A limitation of surveillance-based studies is the bias introduced by underreporting. However, because of the severity of the disease and the need for intravenous antibiotic treatment, most meningococcal disease case-patients are hospitalized, and the local health department is usually notified in order to track down close contacts and ensure that they receive antibiotic prophylaxis. A study assessing the completeness of the New York State surveillance system or meningococcal disease by using hospital discharge data as the basis for comparison showed that 93% of estimated cases in hospitalized patients in 1991 were properly reported.[15] Hospital practices, such as antibiotic administration before acquisition of cultures, might render samples from case-patients culture-negative; however, no evidence suggests that a change in such practice has occurred in the study interval.

Because our inclusion criteria required a positive bacterial culture, positive cerebrospinal fluid antigen test, or purpura fulminansis, cases that were culture-negative where antigen testing was not available or nonmeningitis cases without purpura fulminans might have been missed. The use of these inclusion criteria was important to ensure the validity of the study and comparability to other jurisdictions but could have slightly inflated the CFR if fatal cases tend to be reported more often to the health departments.

Another limitation was the large proportion of missing information for outcome (22.1%) that may have underestimated the CFR. We minimized this problem by performing death certificate searches using multiple search criteria.

Approximately three quarters of the New York City isolates during the study period were identified by serogroup; this proportion was similar to that observed in other surveillance-based studies conducted in the United States.[2,3,9] Assuming that the lack of serogroup information for a proportion of the cases was not related to problems in identifying any specific serogroup (i.e., independent from serogroup), bias was unlikely to have been responsible for the observed trends in serogroup.

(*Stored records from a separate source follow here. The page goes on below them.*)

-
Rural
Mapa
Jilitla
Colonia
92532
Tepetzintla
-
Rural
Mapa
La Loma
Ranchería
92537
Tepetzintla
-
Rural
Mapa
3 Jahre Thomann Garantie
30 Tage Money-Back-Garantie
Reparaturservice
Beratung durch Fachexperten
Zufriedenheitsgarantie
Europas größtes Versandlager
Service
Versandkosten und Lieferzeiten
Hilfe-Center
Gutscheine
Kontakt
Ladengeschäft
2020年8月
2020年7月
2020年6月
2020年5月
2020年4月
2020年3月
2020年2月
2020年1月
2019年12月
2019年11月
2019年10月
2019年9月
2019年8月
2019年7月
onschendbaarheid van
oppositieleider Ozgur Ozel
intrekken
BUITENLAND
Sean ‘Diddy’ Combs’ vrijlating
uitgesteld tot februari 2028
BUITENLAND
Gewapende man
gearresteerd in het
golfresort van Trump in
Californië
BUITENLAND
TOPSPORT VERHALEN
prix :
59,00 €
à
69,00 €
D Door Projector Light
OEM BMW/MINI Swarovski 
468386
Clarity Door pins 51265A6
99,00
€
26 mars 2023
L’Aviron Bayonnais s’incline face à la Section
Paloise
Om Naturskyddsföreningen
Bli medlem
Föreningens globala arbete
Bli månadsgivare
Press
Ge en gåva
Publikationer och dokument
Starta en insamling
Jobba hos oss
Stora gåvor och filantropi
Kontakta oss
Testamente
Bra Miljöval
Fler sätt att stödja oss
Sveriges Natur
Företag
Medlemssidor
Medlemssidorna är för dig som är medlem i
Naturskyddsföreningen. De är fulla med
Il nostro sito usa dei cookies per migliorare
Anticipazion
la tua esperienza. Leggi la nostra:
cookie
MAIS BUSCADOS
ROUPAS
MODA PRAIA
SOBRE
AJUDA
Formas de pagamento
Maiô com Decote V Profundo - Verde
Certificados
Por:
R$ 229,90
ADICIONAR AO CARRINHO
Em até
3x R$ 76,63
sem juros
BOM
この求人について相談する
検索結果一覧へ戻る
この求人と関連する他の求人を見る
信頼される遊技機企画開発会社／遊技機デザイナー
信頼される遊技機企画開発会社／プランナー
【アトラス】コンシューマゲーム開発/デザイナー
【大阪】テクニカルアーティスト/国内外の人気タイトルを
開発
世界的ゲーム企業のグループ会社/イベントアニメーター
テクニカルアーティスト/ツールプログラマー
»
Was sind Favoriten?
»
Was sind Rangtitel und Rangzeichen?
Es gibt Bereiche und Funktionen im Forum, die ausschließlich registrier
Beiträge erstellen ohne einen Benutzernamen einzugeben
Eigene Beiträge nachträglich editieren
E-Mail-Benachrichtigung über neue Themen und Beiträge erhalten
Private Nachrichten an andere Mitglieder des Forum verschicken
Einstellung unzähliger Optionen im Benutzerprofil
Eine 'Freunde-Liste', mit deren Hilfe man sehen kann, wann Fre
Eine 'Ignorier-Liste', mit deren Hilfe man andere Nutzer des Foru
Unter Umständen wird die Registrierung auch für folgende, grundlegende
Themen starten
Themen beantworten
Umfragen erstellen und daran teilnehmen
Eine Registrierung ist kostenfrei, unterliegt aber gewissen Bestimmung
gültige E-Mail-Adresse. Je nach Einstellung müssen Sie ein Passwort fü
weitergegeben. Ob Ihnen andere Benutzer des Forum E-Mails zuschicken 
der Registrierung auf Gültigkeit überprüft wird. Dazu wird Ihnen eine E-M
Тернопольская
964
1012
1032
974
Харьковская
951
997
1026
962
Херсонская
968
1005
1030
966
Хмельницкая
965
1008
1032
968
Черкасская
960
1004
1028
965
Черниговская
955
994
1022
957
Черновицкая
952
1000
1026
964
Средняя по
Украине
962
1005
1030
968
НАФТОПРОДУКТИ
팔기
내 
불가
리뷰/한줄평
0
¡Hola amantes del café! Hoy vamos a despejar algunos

The time-trend analysis performed in this study assessed the presence of epidemiologic trends during the 1990s but not the factors responsible for them. Therefore, our study was important in identifying trends, but further studies need to be conducted to test specific hypotheses about the factors responsible for them.

National surveillance data used for comparison of rates and CFR were based on the same case definitions as used in our study; however, not all jurisdictions follow these definitions. For example, New York State Department of Health excludes probable cases, and this variation in surveillance methodology may affect the national CFR used for comparison.